● **Source extract**
"""

Friday, September 14, 2018

More anti-cyclist infrastructure on the Cotton Valley Trail

As if riders didn't have enough to handle at the rail crossings, now they've added these slalom gates. Gossip says that the intent is to guide riders to the exact crossing point. The goofy yellow paint and the "no shit Sherlock" arrows are more unhelpful attempts to deflect liability by belaboring the obvious.

I will say that I have observed riders winging through the crossings at stupidly oblique angles and foolishly high speeds. The ones I saw managed to pull it off, but they obviously had no idea how lucky they were. So the gates prevent a rider from slicing off the corner. But they constrict traffic during heavy use periods, when the path can be a log jam of pedestrians and riders. And any minor error in alignment -- that you might have been able to correct -- risks catching a pedal on those orange posts. They're springy, to reduce the chances of impalement, but not so floppy that you could hook a pedal and just ride through it.

At least one crossing also has the heavy wooden sign post inconveniently -- not to say dangerously -- close to the crossing itself. Cyclists dismount indeed. That crossing is further out, closer to Bryant Road.

The intent is always to get riders to dismount. A rider who isn't riding isn't bothering anyone. That's true on roads or paths. But it isn't really true when a knot of pedestrians and riders tangles up in the confined space of a crossing that was already too small before the addition of the slalom gates.

"""

● **Tasks to complete**
A. Answer these from the Cotton Valley Trail post:
(i) What color are the posts on the slalom gates?
(ii) What road is the crossing with the heavy wooden sign post closer to?
(iii) What color is the paint the writer calls goofy?
B. Please say whether each statement agrees with the Cotton Valley Trail post, and quote the words that decide it.
(i) The posts on the gates are springy.
(ii) The writer has never seen riders take the crossings at oblique angles.
(iii) The gates widen the path during heavy use periods.
C. Repeat the words of the Cotton Valley Trail post between "Friday, September 14, 2018" and "belaboring the obvious.", inclusive.
The rows play no part in this work.

● **Entries supplied**
"""

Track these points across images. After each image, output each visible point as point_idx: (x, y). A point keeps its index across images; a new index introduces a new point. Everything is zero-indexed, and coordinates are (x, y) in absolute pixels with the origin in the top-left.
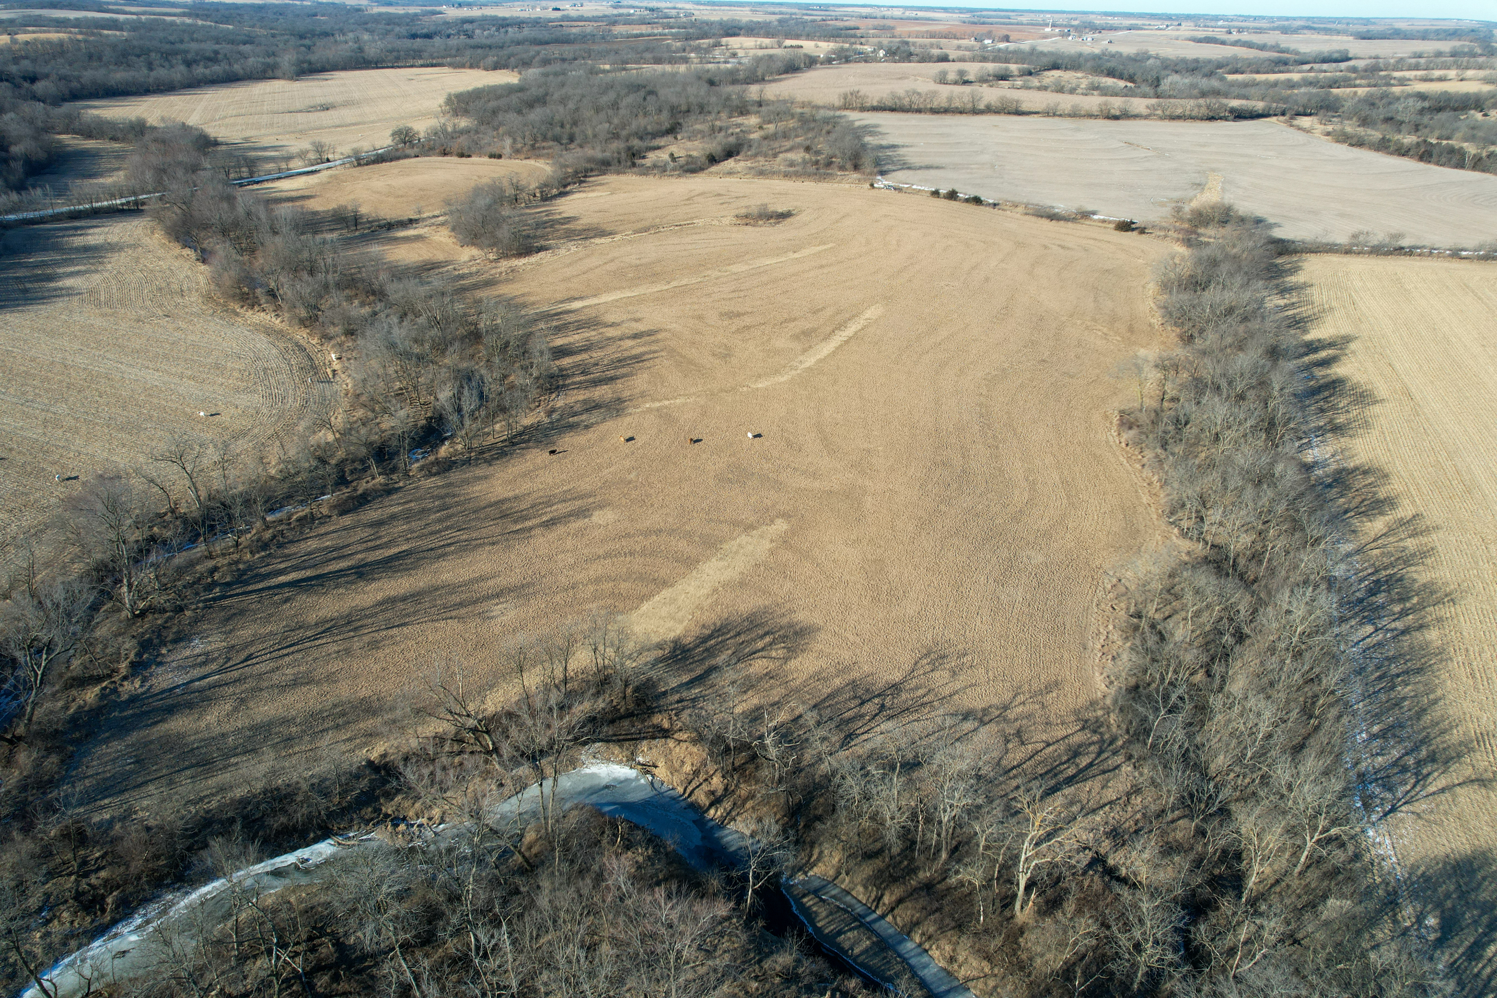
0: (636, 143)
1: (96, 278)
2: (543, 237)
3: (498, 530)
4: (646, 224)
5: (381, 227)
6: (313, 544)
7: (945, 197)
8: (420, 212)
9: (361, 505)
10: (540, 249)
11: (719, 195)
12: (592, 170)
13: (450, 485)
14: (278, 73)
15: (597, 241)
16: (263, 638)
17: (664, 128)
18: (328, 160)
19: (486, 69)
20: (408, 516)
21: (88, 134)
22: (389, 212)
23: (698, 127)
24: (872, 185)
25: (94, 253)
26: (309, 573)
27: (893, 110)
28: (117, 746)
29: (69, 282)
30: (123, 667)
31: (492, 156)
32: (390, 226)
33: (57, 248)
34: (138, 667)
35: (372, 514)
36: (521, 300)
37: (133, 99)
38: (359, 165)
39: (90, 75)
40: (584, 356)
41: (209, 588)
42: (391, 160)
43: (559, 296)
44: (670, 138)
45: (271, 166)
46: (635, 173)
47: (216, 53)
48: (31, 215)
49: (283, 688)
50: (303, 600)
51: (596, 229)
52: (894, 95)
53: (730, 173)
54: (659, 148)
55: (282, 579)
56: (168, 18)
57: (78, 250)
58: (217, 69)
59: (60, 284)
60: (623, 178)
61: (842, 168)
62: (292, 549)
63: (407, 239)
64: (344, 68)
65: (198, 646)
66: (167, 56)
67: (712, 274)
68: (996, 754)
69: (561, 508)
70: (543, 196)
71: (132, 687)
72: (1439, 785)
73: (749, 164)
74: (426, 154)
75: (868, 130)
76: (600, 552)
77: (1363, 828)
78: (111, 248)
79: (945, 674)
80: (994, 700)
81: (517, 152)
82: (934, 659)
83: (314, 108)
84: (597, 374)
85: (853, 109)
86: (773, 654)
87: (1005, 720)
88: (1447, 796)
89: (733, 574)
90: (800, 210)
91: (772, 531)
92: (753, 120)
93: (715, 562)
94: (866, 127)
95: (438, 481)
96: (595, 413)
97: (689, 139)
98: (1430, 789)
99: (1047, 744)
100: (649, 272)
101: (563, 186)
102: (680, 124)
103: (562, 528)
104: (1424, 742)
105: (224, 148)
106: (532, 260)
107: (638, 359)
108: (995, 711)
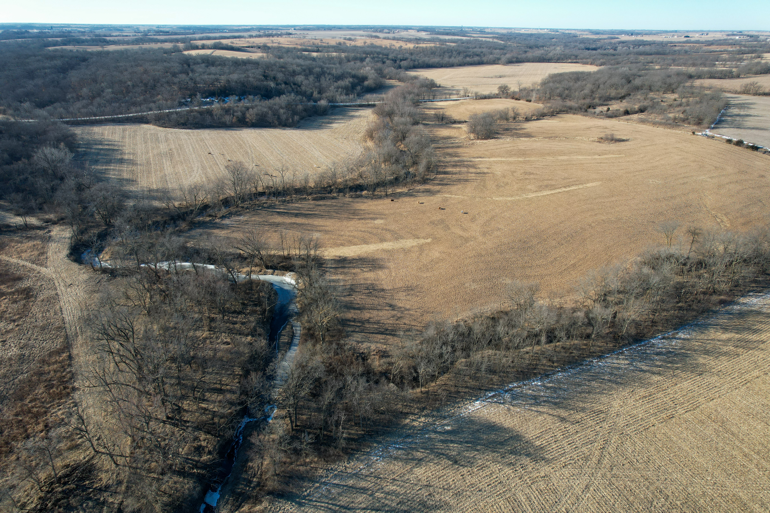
0: (597, 101)
1: (343, 124)
2: (502, 134)
3: (346, 216)
4: (554, 135)
5: (451, 122)
6: (297, 205)
7: (734, 144)
8: (470, 119)
9: (322, 199)
10: (495, 138)
11: (606, 128)
12: (564, 111)
13: (353, 202)
14: (500, 62)
15: (523, 139)
16: (256, 221)
17: (620, 96)
18: (468, 96)
20: (329, 206)
21: (400, 80)
22: (457, 118)
23: (639, 97)
24: (694, 133)
25: (352, 117)
26: (285, 211)
28: (201, 231)
29: (334, 125)
30: (221, 215)
31: (527, 101)
32: (455, 122)
33: (344, 115)
34: (223, 217)
35: (321, 203)
36: (460, 155)
37: (434, 69)
38: (476, 99)
39: (426, 59)
40: (450, 176)
41: (259, 206)
43: (475, 156)
44: (619, 101)
45: (444, 96)
46: (581, 115)
47: (482, 52)
48: (348, 104)
49: (244, 232)
50: (276, 216)
51: (527, 134)
53: (627, 120)
54: (607, 105)
55: (278, 210)
56: (480, 39)
57: (349, 116)
58: (476, 59)
59: (331, 125)
60: (575, 116)
61: (689, 123)
62: (290, 205)
63: (454, 128)
64: (533, 62)
65: (241, 218)
66: (459, 53)
67: (548, 158)
68: (383, 318)
69: (371, 216)
70: (528, 119)
71: (217, 221)
72: (541, 410)
73: (643, 117)
74: (506, 98)
75: (741, 106)
76: (363, 230)
77: (477, 400)
78: (359, 117)
79: (404, 294)
80: (408, 307)
81: (539, 100)
82: (409, 289)
83: (496, 77)
84: (445, 182)
85: (749, 94)
86: (364, 270)
87: (402, 313)
88: (536, 414)
89: (390, 248)
90: (635, 139)
91: (422, 241)
92: (675, 96)
93: (391, 243)
94: (744, 104)
95: (351, 200)
96: (425, 194)
97: (628, 102)
98: (533, 408)
99: (405, 324)
100: (523, 153)
101: (541, 116)
102: (630, 95)
103: (363, 221)
104: (564, 399)
105: (440, 88)
106: (485, 141)
107: (467, 180)
108: (403, 309)
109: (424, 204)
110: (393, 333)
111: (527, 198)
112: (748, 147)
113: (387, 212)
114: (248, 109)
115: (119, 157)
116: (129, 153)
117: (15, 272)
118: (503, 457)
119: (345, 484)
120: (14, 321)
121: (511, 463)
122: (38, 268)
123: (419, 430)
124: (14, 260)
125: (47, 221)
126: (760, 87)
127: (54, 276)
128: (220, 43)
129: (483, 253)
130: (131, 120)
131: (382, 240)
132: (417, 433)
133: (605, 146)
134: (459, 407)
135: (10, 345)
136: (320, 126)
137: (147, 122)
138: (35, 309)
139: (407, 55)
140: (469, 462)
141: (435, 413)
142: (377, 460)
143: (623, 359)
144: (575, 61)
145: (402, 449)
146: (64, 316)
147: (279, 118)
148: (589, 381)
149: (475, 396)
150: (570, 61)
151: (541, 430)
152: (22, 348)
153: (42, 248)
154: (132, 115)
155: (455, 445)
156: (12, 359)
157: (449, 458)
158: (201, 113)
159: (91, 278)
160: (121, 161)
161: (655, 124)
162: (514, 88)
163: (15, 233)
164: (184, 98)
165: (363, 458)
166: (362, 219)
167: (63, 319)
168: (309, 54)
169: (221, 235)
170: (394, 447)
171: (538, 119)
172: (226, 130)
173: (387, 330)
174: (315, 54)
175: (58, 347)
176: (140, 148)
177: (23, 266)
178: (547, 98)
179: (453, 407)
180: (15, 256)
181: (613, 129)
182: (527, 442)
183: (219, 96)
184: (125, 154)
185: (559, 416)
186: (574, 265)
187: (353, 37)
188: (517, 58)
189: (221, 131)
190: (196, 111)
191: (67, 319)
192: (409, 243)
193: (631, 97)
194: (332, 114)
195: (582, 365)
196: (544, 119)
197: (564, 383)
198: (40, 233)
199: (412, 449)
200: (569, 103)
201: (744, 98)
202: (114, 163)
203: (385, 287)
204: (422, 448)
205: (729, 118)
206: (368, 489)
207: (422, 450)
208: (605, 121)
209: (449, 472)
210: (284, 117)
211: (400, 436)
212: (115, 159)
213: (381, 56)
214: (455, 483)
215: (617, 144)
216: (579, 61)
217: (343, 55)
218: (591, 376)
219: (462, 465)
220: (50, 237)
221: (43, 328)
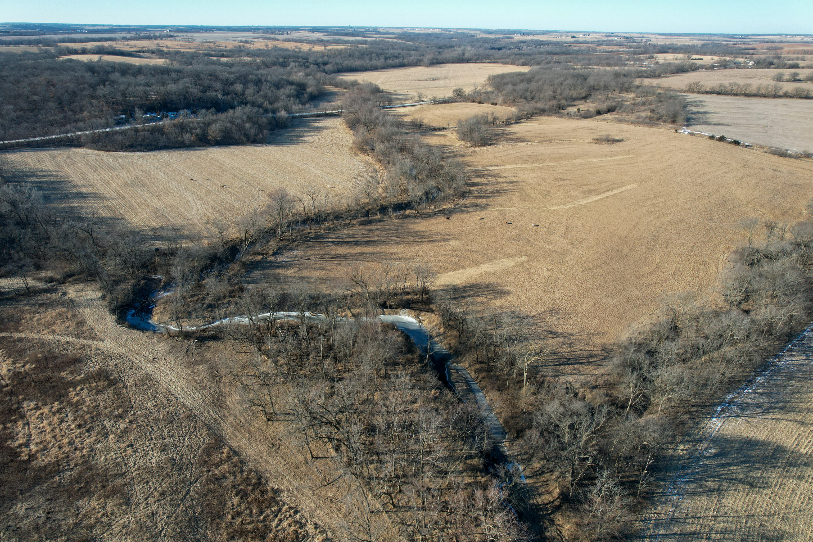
0: (563, 102)
1: (316, 137)
2: (496, 140)
3: (412, 240)
4: (547, 139)
5: (430, 129)
6: (346, 232)
7: (717, 140)
8: (449, 125)
9: (368, 223)
10: (491, 145)
11: (592, 129)
12: (536, 113)
13: (404, 223)
14: (422, 64)
15: (520, 144)
16: (316, 255)
17: (582, 96)
18: (423, 101)
19: (518, 65)
20: (382, 230)
21: (336, 86)
22: (434, 124)
24: (676, 131)
25: (319, 129)
26: (340, 240)
27: (718, 93)
28: (261, 272)
29: (306, 138)
30: (271, 252)
31: (493, 104)
32: (434, 129)
33: (308, 127)
34: (275, 254)
35: (370, 227)
37: (359, 73)
38: (435, 104)
39: (348, 62)
40: (484, 187)
41: (306, 237)
42: (449, 103)
43: (488, 164)
44: (583, 101)
45: (398, 102)
46: (557, 117)
47: (399, 54)
48: (304, 114)
49: (314, 269)
50: (334, 247)
51: (520, 139)
52: (721, 86)
53: (604, 120)
54: (574, 106)
55: (330, 240)
56: (387, 40)
57: (314, 128)
58: (397, 61)
59: (303, 139)
60: (550, 118)
61: (665, 121)
62: (338, 232)
63: (439, 135)
64: (452, 62)
65: (295, 253)
66: (378, 55)
67: (564, 162)
68: (555, 347)
69: (440, 237)
70: (508, 123)
71: (271, 259)
72: (774, 417)
73: (617, 116)
74: (465, 101)
75: (695, 103)
76: (445, 253)
77: (712, 417)
78: (326, 128)
79: (554, 318)
80: (569, 332)
81: (505, 103)
82: (554, 312)
83: (430, 79)
84: (484, 194)
85: (693, 92)
86: (489, 297)
87: (569, 339)
88: (774, 422)
89: (492, 270)
90: (628, 139)
91: (519, 260)
92: (632, 95)
93: (488, 265)
94: (695, 102)
95: (400, 221)
96: (474, 208)
97: (592, 102)
98: (767, 417)
99: (581, 350)
100: (534, 159)
101: (518, 120)
103: (435, 244)
104: (784, 402)
105: (384, 94)
106: (485, 148)
107: (505, 191)
108: (566, 335)
109: (485, 220)
110: (578, 361)
111: (582, 205)
112: (730, 143)
113: (453, 232)
114: (206, 125)
115: (75, 191)
116: (83, 186)
117: (64, 353)
118: (787, 471)
119: (672, 532)
120: (120, 417)
122: (90, 342)
123: (688, 459)
124: (47, 337)
125: (51, 280)
126: (702, 86)
127: (122, 351)
128: (103, 47)
129: (591, 266)
130: (53, 143)
131: (477, 263)
132: (689, 463)
133: (606, 148)
134: (703, 428)
135: (144, 450)
136: (292, 140)
137: (79, 145)
138: (136, 398)
139: (326, 59)
140: (763, 482)
141: (686, 438)
142: (679, 499)
143: (798, 355)
144: (493, 60)
145: (691, 482)
146: (180, 400)
147: (246, 135)
148: (789, 381)
149: (708, 414)
150: (488, 61)
151: (794, 438)
152: (164, 450)
153: (73, 316)
154: (54, 137)
155: (735, 468)
156: (162, 467)
157: (740, 481)
158: (152, 131)
159: (174, 346)
160: (81, 196)
161: (633, 123)
162: (468, 91)
163: (17, 301)
164: (116, 115)
165: (663, 499)
166: (434, 241)
167: (184, 405)
168: (217, 60)
169: (289, 275)
170: (682, 481)
171: (516, 123)
172: (187, 150)
173: (569, 359)
174: (224, 59)
175: (207, 441)
176: (93, 178)
177: (68, 343)
178: (511, 101)
179: (697, 428)
180: (45, 332)
181: (599, 129)
182: (793, 452)
183: (160, 111)
184: (78, 186)
185: (796, 421)
186: (678, 269)
187: (249, 40)
188: (437, 59)
189: (182, 152)
190: (143, 130)
191: (190, 403)
192: (508, 263)
193: (593, 97)
194: (294, 126)
195: (768, 366)
196: (521, 122)
197: (770, 387)
198: (54, 296)
199: (701, 479)
200: (540, 105)
201: (691, 97)
202: (73, 198)
203: (528, 313)
204: (709, 477)
205: (693, 116)
206: (699, 533)
207: (710, 479)
208: (582, 122)
209: (755, 498)
210: (253, 131)
211: (676, 468)
212: (70, 193)
213: (300, 60)
215: (616, 144)
216: (498, 61)
217: (258, 60)
218: (786, 376)
219: (760, 487)
220: (72, 301)
221: (169, 420)
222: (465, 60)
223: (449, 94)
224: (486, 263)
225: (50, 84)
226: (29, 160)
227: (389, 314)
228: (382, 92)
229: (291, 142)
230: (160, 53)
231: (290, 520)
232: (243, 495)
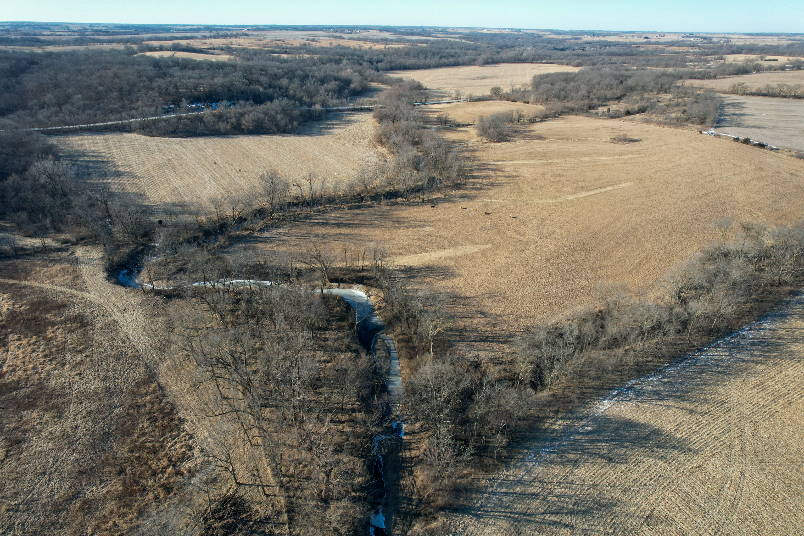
0: (595, 102)
1: (344, 130)
2: (514, 137)
3: (391, 224)
4: (565, 137)
5: (455, 125)
6: (333, 215)
7: (741, 142)
8: (474, 122)
9: (357, 208)
10: (506, 141)
11: (614, 129)
12: (565, 112)
13: (391, 209)
14: (476, 63)
15: (537, 141)
16: (298, 233)
17: (616, 96)
18: (460, 99)
19: (573, 66)
20: (368, 214)
21: (383, 82)
22: (460, 121)
23: (635, 97)
24: (701, 132)
25: (350, 122)
26: (325, 222)
27: (765, 95)
28: (243, 245)
29: (334, 130)
30: (258, 229)
31: (525, 102)
32: (459, 125)
33: (341, 120)
34: (261, 230)
35: (358, 211)
36: (479, 158)
37: (412, 71)
38: (470, 101)
39: (402, 61)
40: (481, 180)
41: (295, 218)
42: (484, 100)
43: (496, 159)
44: (616, 102)
45: (436, 99)
46: (584, 116)
47: (456, 53)
48: (340, 108)
49: (291, 245)
50: (318, 227)
51: (538, 136)
52: (768, 87)
53: (631, 120)
54: (606, 106)
55: (316, 221)
56: (449, 39)
57: (346, 121)
58: (452, 60)
59: (331, 131)
60: (577, 117)
61: (693, 123)
62: (327, 215)
63: (461, 131)
64: (508, 62)
65: (280, 230)
66: (434, 54)
67: (570, 159)
68: (479, 326)
69: (418, 223)
70: (532, 121)
71: (256, 234)
72: (667, 404)
73: (645, 117)
74: (501, 100)
75: (734, 105)
76: (416, 238)
77: (604, 399)
78: (357, 121)
79: (490, 300)
80: (499, 313)
81: (537, 101)
82: (492, 295)
83: (478, 78)
84: (478, 186)
85: (737, 94)
86: (437, 278)
87: (496, 319)
88: (664, 408)
89: (453, 255)
90: (647, 139)
91: (482, 247)
92: (669, 96)
93: (451, 250)
94: (736, 103)
95: (388, 207)
96: (463, 199)
97: (625, 103)
98: (659, 403)
99: (503, 330)
100: (542, 155)
101: (544, 118)
102: (626, 95)
103: (411, 229)
104: (684, 392)
105: (427, 91)
106: (499, 144)
107: (499, 184)
108: (495, 316)
109: (468, 210)
110: (495, 340)
111: (568, 200)
112: (755, 145)
113: (432, 219)
114: (242, 115)
115: (114, 169)
116: (122, 165)
117: (55, 299)
118: (652, 451)
119: (513, 491)
120: (80, 352)
121: (662, 456)
122: (80, 293)
123: (561, 433)
124: (47, 286)
125: (66, 242)
126: (746, 87)
127: (102, 301)
128: (179, 45)
129: (549, 256)
130: (110, 129)
131: (441, 248)
132: (561, 436)
133: (620, 147)
134: (590, 408)
135: (88, 378)
136: (320, 131)
137: (130, 131)
138: (98, 338)
139: (382, 56)
140: (623, 459)
141: (570, 415)
142: (534, 466)
143: (722, 351)
144: (550, 61)
145: (554, 452)
146: (133, 343)
147: (277, 125)
148: (699, 373)
149: (601, 396)
150: (545, 61)
151: (676, 424)
152: (104, 380)
153: (73, 271)
154: (111, 123)
155: (603, 444)
156: (98, 393)
157: (602, 456)
158: (192, 120)
159: (145, 301)
160: (118, 174)
161: (659, 124)
162: (506, 90)
163: (34, 257)
164: (167, 104)
165: (519, 464)
166: (410, 227)
167: (134, 346)
168: (278, 56)
169: (267, 249)
170: (545, 451)
171: (542, 121)
172: (222, 138)
173: (488, 337)
174: (285, 56)
175: (142, 376)
176: (133, 159)
177: (61, 292)
178: (544, 100)
179: (584, 408)
180: (47, 282)
181: (621, 129)
182: (668, 435)
183: (205, 102)
184: (118, 166)
185: (686, 409)
186: (639, 264)
187: (316, 38)
188: (492, 59)
189: (216, 139)
190: (185, 118)
191: (139, 346)
192: (470, 249)
193: (627, 97)
194: (327, 119)
195: (686, 359)
196: (547, 121)
197: (677, 377)
198: (64, 255)
199: (564, 451)
200: (570, 104)
201: (734, 98)
202: (110, 176)
203: (467, 295)
204: (573, 450)
205: (727, 118)
206: (538, 495)
207: (573, 452)
208: (609, 121)
209: (608, 471)
210: (282, 123)
211: (546, 440)
212: (109, 172)
213: (355, 57)
214: (618, 480)
215: (632, 144)
216: (554, 61)
217: (316, 57)
218: (699, 369)
219: (617, 463)
220: (77, 259)
221: (117, 358)
222: (521, 60)
223: (488, 93)
224: (450, 249)
225: (116, 76)
226: (86, 143)
227: (344, 288)
228: (426, 89)
229: (320, 133)
230: (228, 50)
231: (183, 443)
232: (153, 420)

"""

● **Answers provided**
A.
(i) Orange
(ii) Bryant Road
(iii) Yellow

B.
(i) Yes: "They're springy, to reduce the chances of impalement"
(ii) No: "I have observed riders winging through the crossings at stupidly oblique angles and foolishly high speeds"
(iii) No: "But they constrict traffic during heavy use periods"

C.
Friday, September 14, 2018

More anti-cyclist infrastructure on the Cotton Valley Trail

As if riders didn't have enough to handle at the rail crossings, now they've added these slalom gates. Gossip says that the intent is to guide riders to the exact crossing point. The goofy yellow paint and the "no shit Sherlock" arrows are more unhelpful attempts to deflect liability by belaboring the obvious.